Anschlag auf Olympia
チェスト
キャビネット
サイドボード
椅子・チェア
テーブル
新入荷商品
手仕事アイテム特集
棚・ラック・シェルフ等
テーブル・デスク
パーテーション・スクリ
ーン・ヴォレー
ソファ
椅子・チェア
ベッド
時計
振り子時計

______

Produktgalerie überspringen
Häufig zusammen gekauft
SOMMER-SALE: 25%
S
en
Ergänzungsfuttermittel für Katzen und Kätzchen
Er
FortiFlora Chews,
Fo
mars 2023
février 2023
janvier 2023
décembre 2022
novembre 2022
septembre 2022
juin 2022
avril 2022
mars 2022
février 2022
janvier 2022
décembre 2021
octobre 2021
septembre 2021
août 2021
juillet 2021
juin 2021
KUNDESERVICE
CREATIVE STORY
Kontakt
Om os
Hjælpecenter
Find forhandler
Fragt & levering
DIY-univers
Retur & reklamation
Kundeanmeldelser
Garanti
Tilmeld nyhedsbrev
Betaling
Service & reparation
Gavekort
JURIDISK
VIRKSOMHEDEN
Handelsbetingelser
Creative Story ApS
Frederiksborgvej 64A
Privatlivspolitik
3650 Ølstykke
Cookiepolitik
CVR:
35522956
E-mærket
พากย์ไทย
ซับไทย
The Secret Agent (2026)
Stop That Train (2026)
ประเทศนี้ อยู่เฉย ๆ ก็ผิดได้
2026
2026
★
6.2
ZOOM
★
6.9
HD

______

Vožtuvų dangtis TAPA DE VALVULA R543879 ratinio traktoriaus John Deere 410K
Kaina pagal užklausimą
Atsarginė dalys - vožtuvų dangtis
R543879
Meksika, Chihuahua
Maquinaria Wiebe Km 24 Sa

______

*해야 할 일*. 목록 중 "Produktgalerie überspringen" 글귀가 든 줄에서 시작해 "décembre 2021" 글귀가 든 줄에서 끝나는 부분만 다시 적으세요. 이때 "SOMMER-SALE" 대신 "WINTER-SALE"라고 바꿔 쓰고 나머지는 그대로 두세요.

*작업 결과*.
Produktgalerie überspringen
Häufig zusammen gekauft
WINTER-SALE: 25%
S
en
Ergänzungsfuttermittel für Katzen und Kätzchen
Er
FortiFlora Chews,
Fo
mars 2023
février 2023
janvier 2023
décembre 2022
novembre 2022
septembre 2022
juin 2022
avril 2022
mars 2022
février 2022
janvier 2022
décembre 2021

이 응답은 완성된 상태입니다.